> _Work instructions_
Output all the entries word for word. Omit the pictures.

(Keypoint coordinate data)
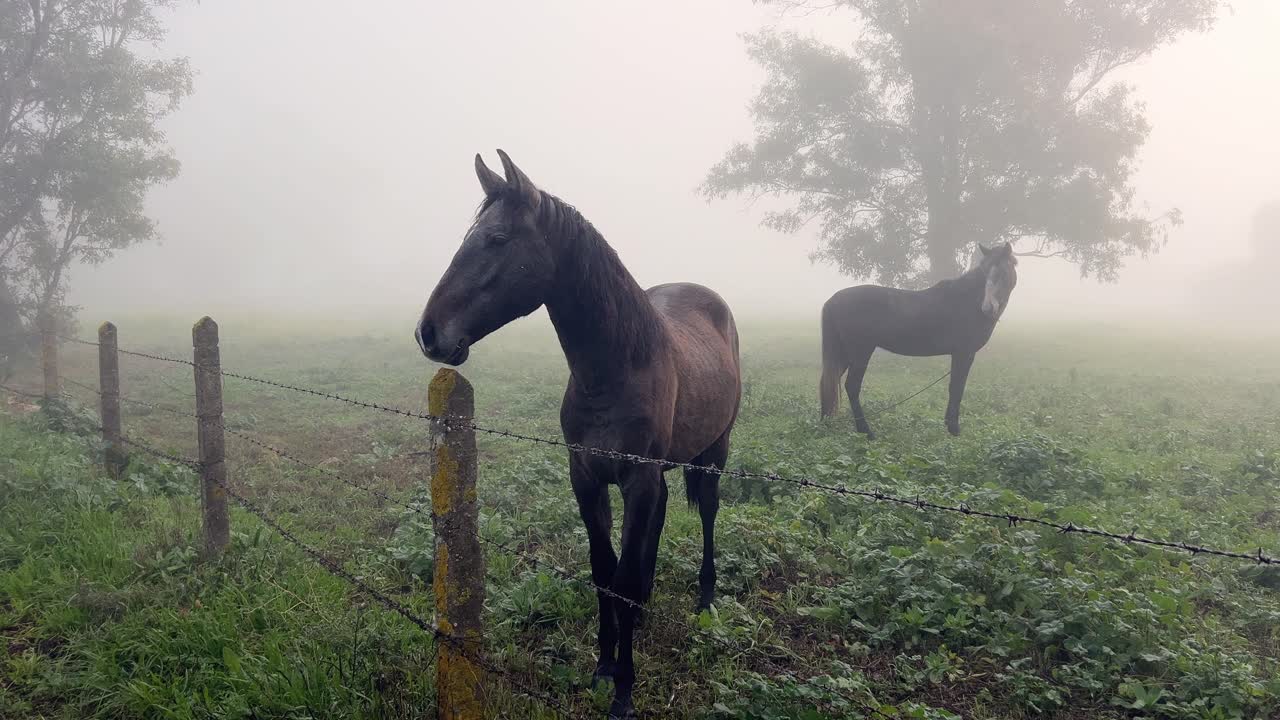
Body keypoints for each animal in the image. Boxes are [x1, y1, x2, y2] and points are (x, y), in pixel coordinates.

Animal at [415, 150, 741, 719]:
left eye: (497, 238)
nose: (429, 333)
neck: (615, 370)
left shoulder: (636, 480)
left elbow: (621, 576)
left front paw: (625, 691)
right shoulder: (586, 477)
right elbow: (603, 571)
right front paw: (605, 665)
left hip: (712, 453)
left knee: (707, 512)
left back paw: (704, 598)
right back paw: (646, 608)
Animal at [819, 242, 1017, 438]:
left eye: (1002, 271)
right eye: (984, 271)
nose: (988, 308)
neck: (967, 302)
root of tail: (832, 300)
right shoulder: (964, 354)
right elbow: (957, 387)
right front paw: (954, 428)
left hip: (844, 354)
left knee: (828, 382)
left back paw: (826, 422)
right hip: (861, 352)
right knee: (851, 386)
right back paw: (866, 431)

> _Solved problem_
Body keypoints for each animal in the image. Boxes are [x1, y1, x2, y2] and points are (x, y), in pixel coordinates.

Animal at [415, 150, 741, 719]:
left eye: (497, 238)
nose: (429, 333)
neck: (615, 370)
left shoulder: (636, 480)
left elbow: (621, 576)
left front paw: (625, 691)
right shoulder: (586, 477)
right elbow: (603, 571)
right front paw: (605, 665)
left hip: (712, 453)
left knee: (707, 512)
left back paw: (704, 598)
right back paw: (646, 608)
Animal at [819, 242, 1017, 438]:
left eye: (1002, 271)
right eye: (984, 271)
nose: (988, 308)
neck: (967, 302)
root of tail: (832, 300)
right shoulder: (964, 354)
right elbow: (957, 387)
right front paw: (954, 428)
left hip: (844, 354)
left knee: (828, 382)
left back paw: (826, 422)
right hip: (861, 352)
right knee: (851, 386)
right back paw: (866, 431)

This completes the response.